Market Lavington High Street in 1837

This is another sketch by Philip Wynell Mayow, brother of the then Vicar of Market Lavington.

Market Lavington High Street in 1837 - a sketch by Philip Wynell Mayow

Market Lavington High Street in 1837 – a sketch by Philip Wynell Mayow

This shows the High Street. Philip was standing more or less outside where the Workmans’ Hall now stands. But at this time, the building on the left was the home and workplace of William Cambridge. He was the inventive iron founder, who back then was making portable steam engines and exporting them around the world, and also devising a clod crushing agricultural roller which still gets used today and is still called a Cambridge roller.

Straight ahead, the buildings which form the Co-op now still look correct although the right hand gable end was demolished years ago.

On the right hand side of the road, just beyond the trees is Greystone House which still looks much the same today.

The area on the right, between Greystone House and the artist has all changed and changed more than once since then.

Set back from the road we see what looks a lovely house, possibly a farm house.
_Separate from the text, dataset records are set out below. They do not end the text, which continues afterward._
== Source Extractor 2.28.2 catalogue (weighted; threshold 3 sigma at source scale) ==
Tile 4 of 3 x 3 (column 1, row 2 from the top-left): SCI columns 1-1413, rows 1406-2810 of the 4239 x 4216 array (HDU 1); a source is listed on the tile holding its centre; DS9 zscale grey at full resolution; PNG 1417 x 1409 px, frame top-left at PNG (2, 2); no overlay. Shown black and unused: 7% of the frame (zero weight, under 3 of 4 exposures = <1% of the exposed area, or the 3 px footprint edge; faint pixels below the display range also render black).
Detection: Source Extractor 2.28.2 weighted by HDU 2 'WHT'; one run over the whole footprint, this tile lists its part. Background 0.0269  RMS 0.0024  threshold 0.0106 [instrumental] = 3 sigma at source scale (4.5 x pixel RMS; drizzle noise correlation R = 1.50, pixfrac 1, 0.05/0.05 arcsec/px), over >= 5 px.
At the museum we didn’t know of the existence of that house before seeing the sketch. It had probably gone 10 years after Philip produced this sketch and it was replaced by a brand new and grand vicarage for our Reverend Wynell Mayow to live in. Then, in the early years of the 20th century the Parish Room was built along the street.

All of that area is now a part of the nursing home. The Parish Room has gone but the mid-19th century Vicarage is at the heart of the home still.